-- Opening Marker --
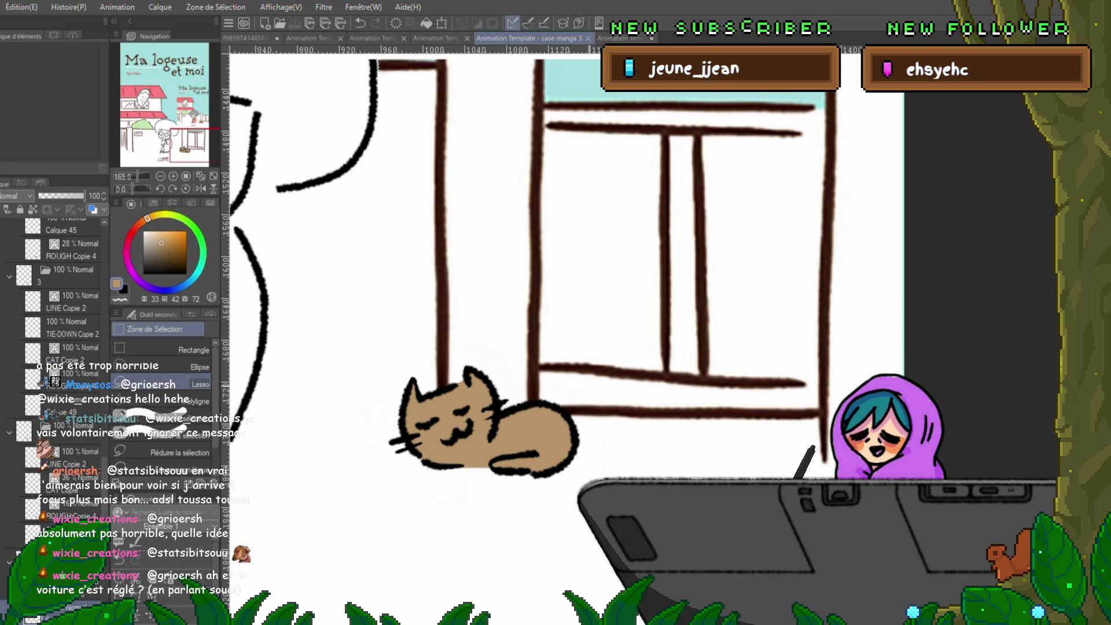
key(ctrl+Left)
key(ctrl+Left)
key(ctrl+Left)
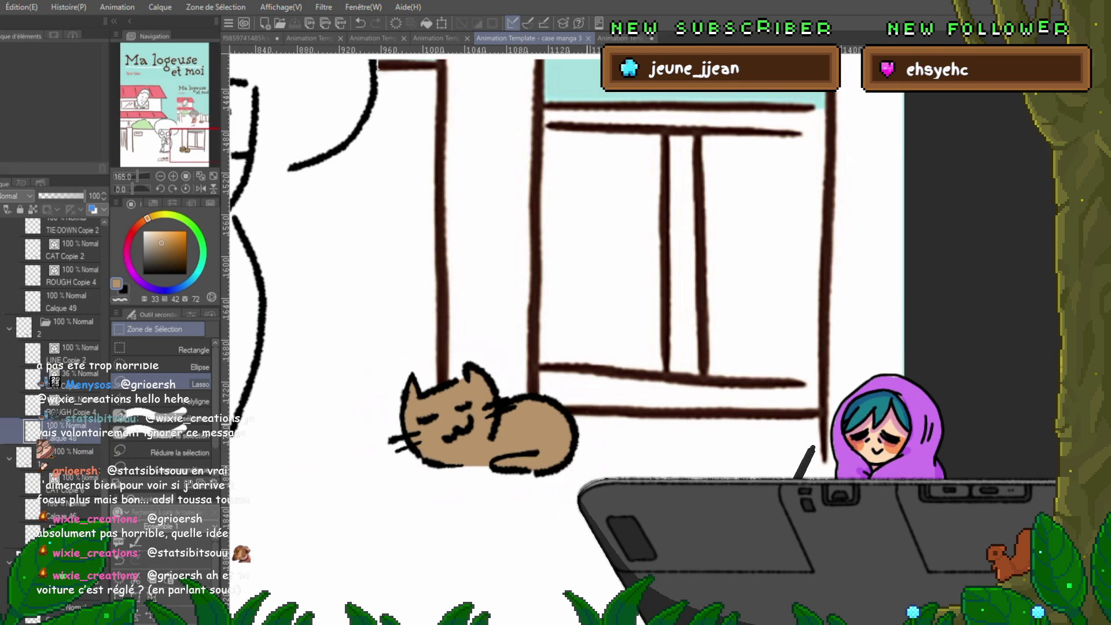
key(ctrl+Left)
key(ctrl+Left)
key(ctrl+Right)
-- Closing Marker --
Task objective:
Restate each entry word for word. Omit every picture.

Response for this exercise:
key(ctrl+Left)
key(ctrl+Left)
key(ctrl+Left)
key(ctrl+Left)
key(ctrl+Left)
key(ctrl+Right)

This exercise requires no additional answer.